Até a democracia acabou dando lugar à plutocracia.
A Europa pretensamente civilizada foi capaz de protagonizar, além dos campos
nazistas, as experiências mais indignantes de tráfico de seres humanos para
fins de trabalho escravo e de exploração-opressão dos povos originários (o
comércio escravista e o saque colonizador que deu às elites ocidentais muito
dinheiro e poder ao preço de genocídio, etnocídio e extermínio cultural
insólito). Quando a União Soviética chegou ao
colapso e os países do Pacto de Varsóvia dissolveram sua união depois de vencer
a Alemanha nazista e a Itália fascista, numa espúria expansão da OTAN, como que
vivêssemos ainda na guerra fria, imprimiram sua vocação hegemonista colonial
para manter todos os povos e nações ‘inferiores’ a serviço deles.

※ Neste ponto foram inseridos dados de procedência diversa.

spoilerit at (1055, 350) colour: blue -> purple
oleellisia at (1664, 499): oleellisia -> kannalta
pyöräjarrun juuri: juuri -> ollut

A humanidade, contudo, é generosa tal como a
natureza, e sempre dá mais uma chance aos néscios, arrogantes e soberbos. A
despeito da tirania impregnada em todos os povos submetidos ao seu jugo, a
Europa que depois de viver na miséria durante a Idade Média e desconhecer o
legado dos povos que lhe compartilharam o conhecimento da Idade Clássica em
bandeja de ouro e as riquezas literalmente de ouro e prata, além dos alimentos
que saciaram a fome milenar de suas nações, teima em perpetuar a tirania e a
opulência.
O tristemente célebre transatlântico Titanic e a
tragédia que interrompeu vidas e sonhos de centenas de seres humanos de
diferentes classes sociais, nacionalidades, convicções e credos em 1912 e o
trágico fim da tripulação do submersível Titan, dias atrás, perto do que resta
daquilo que um dia foi o ‘maior barco de passageiros construído pelo homem’ têm
os mesmos contornos de delírio, pretensão e imbecilidade que dominam certa parcela
da população humana e sua insana obsessão por ‘dominar o mundo’. Mas a
humanidade é maior que a insanidade desses seres soberbos, e a sonhada
emancipação de nossa espécie (e das demais, igualmente submetidas ao seu jugo)
haverá de iluminar o porvir de nossos descendentes.